_Task requirements_:
Transcribe the lines of text in these records character for character, without describing the pictures.

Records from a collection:
<<<<

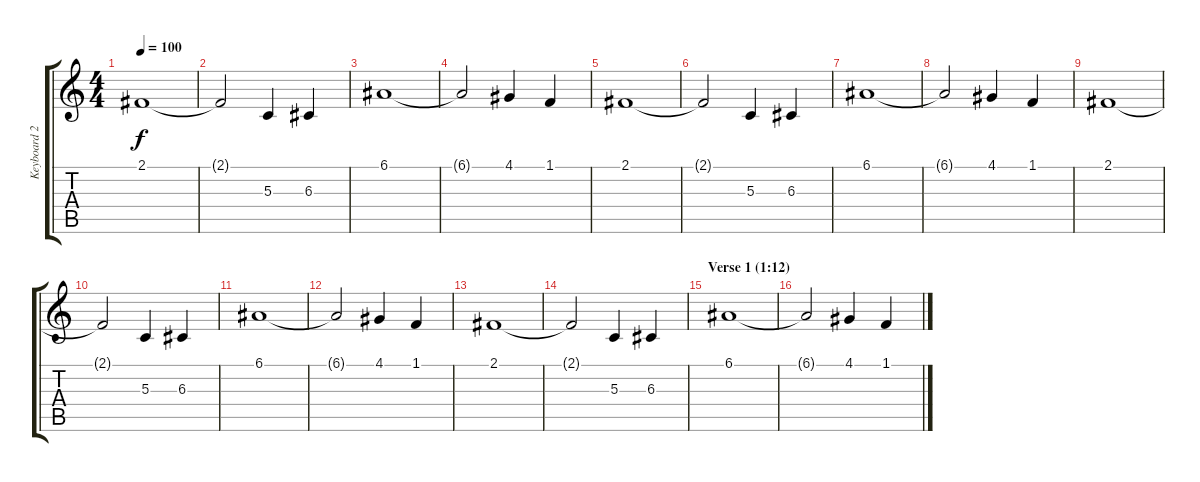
\track ("Keyboard 2" "Keyboard 2") {instrument stringensemble1}
\staff {score tabs}
\tuning (E4 B3 G3 D3 A2 C2) {hide}
\ts (4 4)
\tempo 100
\clef g2
\ks c
2.1.1{dy f} |
2.1{t}.2 5.3.4 6.3.4 |
6.1.1 |
6.1{t}.2 4.1.4 1.1.4 |
2.1.1 |
2.1{t}.2 5.3.4 6.3.4 |
6.1.1 |
6.1{t}.2 4.1.4 1.1.4 |
2.1.1 |
2.1{t}.2 5.3.4 6.3.4 |
6.1.1 |
6.1{t}.2 4.1.4 1.1.4 |
2.1.1 |
2.1{t}.2 5.3.4 6.3.4 |
\section ("" "Verse 1 (1:12)")
6.1.1 |
6.1{t}.2 4.1.4 1.1.4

>>>>

_Expected output_:
\track ("Keyboard 2" "Keyboard 2") {instrument stringensemble1}
\staff {score tabs}
\tuning (E4 B3 G3 D3 A2 C2) {hide}
\ts (4 4)
\tempo 100
\clef g2
\ks c
2.1.1{dy f} |
2.1{t}.2 5.3.4 6.3.4 |
6.1.1 |
6.1{t}.2 4.1.4 1.1.4 |
2.1.1 |
2.1{t}.2 5.3.4 6.3.4 |
6.1.1 |
6.1{t}.2 4.1.4 1.1.4 |
2.1.1 |
2.1{t}.2 5.3.4 6.3.4 |
6.1.1 |
6.1{t}.2 4.1.4 1.1.4 |
2.1.1 |
2.1{t}.2 5.3.4 6.3.4 |
\section ("" "Verse 1 (1:12)")
6.1.1 |
6.1{t}.2 4.1.4 1.1.4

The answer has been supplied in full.